I supported and defended the economic lockdowns in the early stages of the COVID-19 pandemic. There was a lot we did not know and we needed to prevent hospitals from being overwhelmed. But there was always a danger in the lockdowns – that politicians would never want to give up their “emergency” powers. As “two weeks to flatten the curve” stretches into 15 months and beyond in places like the United Kingdom and California, it is obvious that some politicians have no intention of giving up their powers.
Obviously, this is bad for a free society. But it is also bad for future pandemic mitigation efforts. If and when we face another significant global pandemic, a critical component of policy meant to blunt the impact of it is the trust of the people. When politicians cynically exploit COVID-19 to expand their own power, they make it more difficult to get compliance when that is needed to save lives. That lack of trust is compounded when public health authorities are dishonest.

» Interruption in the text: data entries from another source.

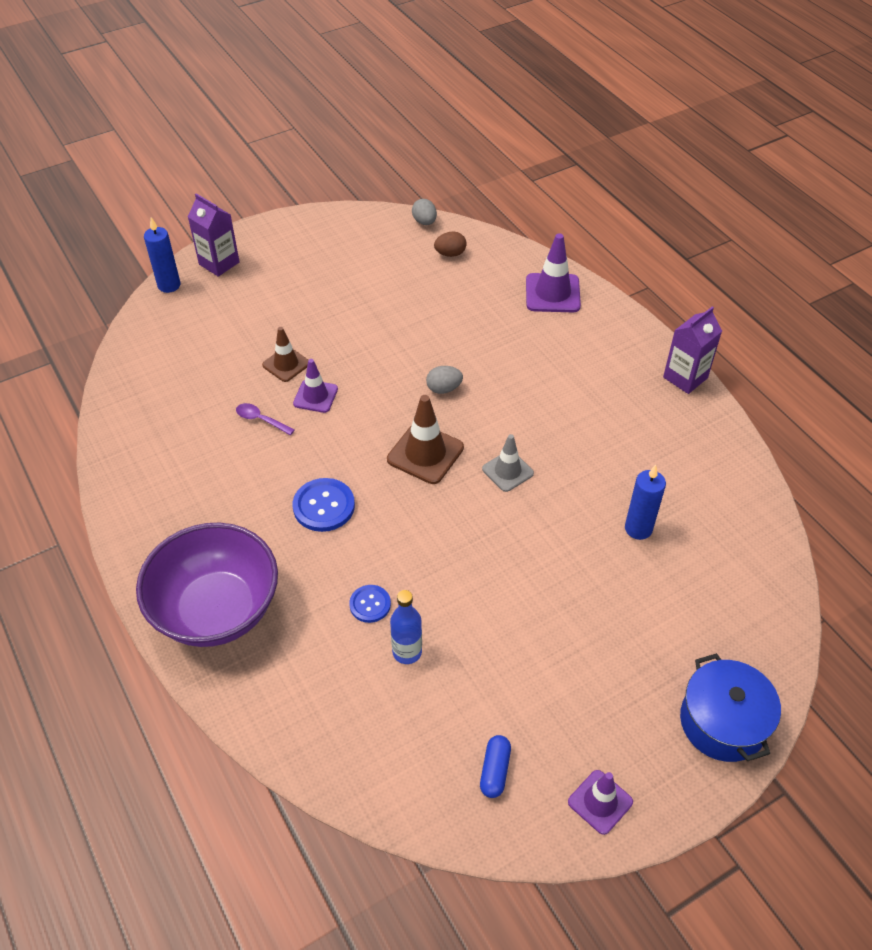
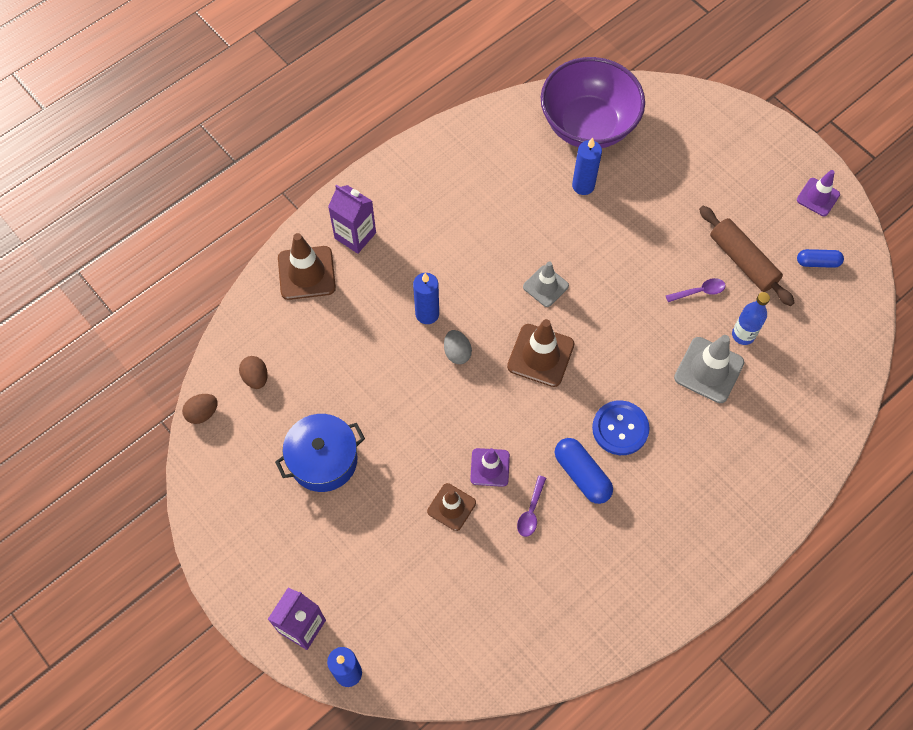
camera: 100 degrees left, 15 degrees up
purple bowl [136,523,278,647] -> purple bowl moved to [541,57,645,148]
blue button [349,585,391,623] -> grey traffic cone [674,335,744,403]
grey egg [412,199,437,225] -> brown egg [182,394,218,424]
purple traffic cone [526,233,581,312] -> brown traffic cone [278,233,336,300]
purple carton [663,306,722,394] -> purple carton moved to [328,185,376,254]
blue pot [680,653,781,762] -> blue pot moved to [275,414,365,492]
none -> blue candle [413,273,439,324]
none -> blue capsule [555,438,613,504]
none -> purple spoon [666,278,726,302]
none -> brown rolling pin [699,206,795,306]

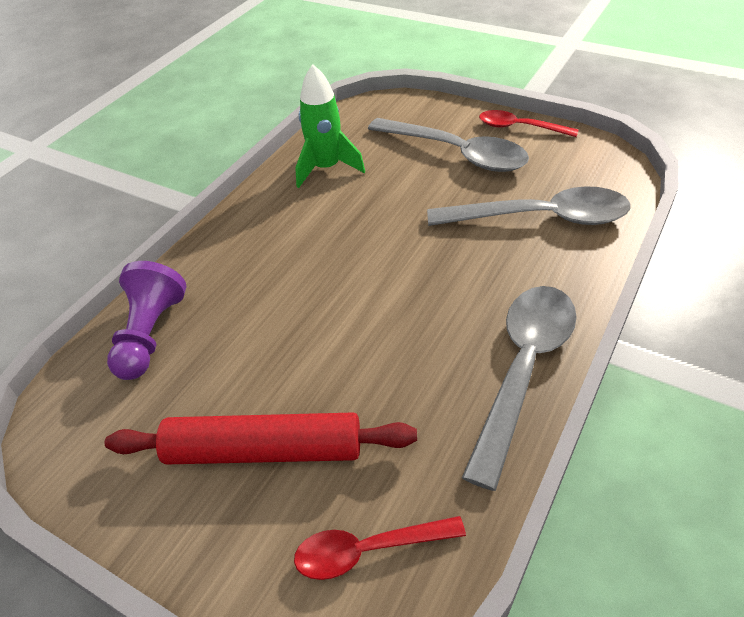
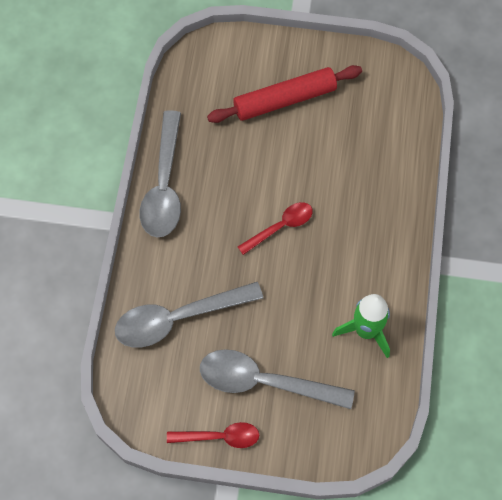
camera: 155 degrees right, 20 degrees up
purple pawn [107,261,186,380] -> none
red spoon [294,516,466,580] -> red spoon moved to [238,202,313,255]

This does not let conservatives off the hook, as they have tried to restrict private business from requiring proof of vaccinations. If we as conservatives believe in limited government and the free market, then we should not be pushing these limitations. We should respect the private property rights of business owners.
Unfortunately, I fear it is too late to have authorities commit to a data-driven approach that balances public health and personal liberty. COVID-19 became a culture war issue almost immediately, and has even divided Christians against each other. If there ever was an issue where we should have been united, it is an effort to fight a global pandemic that went on to kill over 600,000 Americans – eclipsing World War II by 50%. That we could not unite – even with fellow Christians – ought to be a source of deep shame.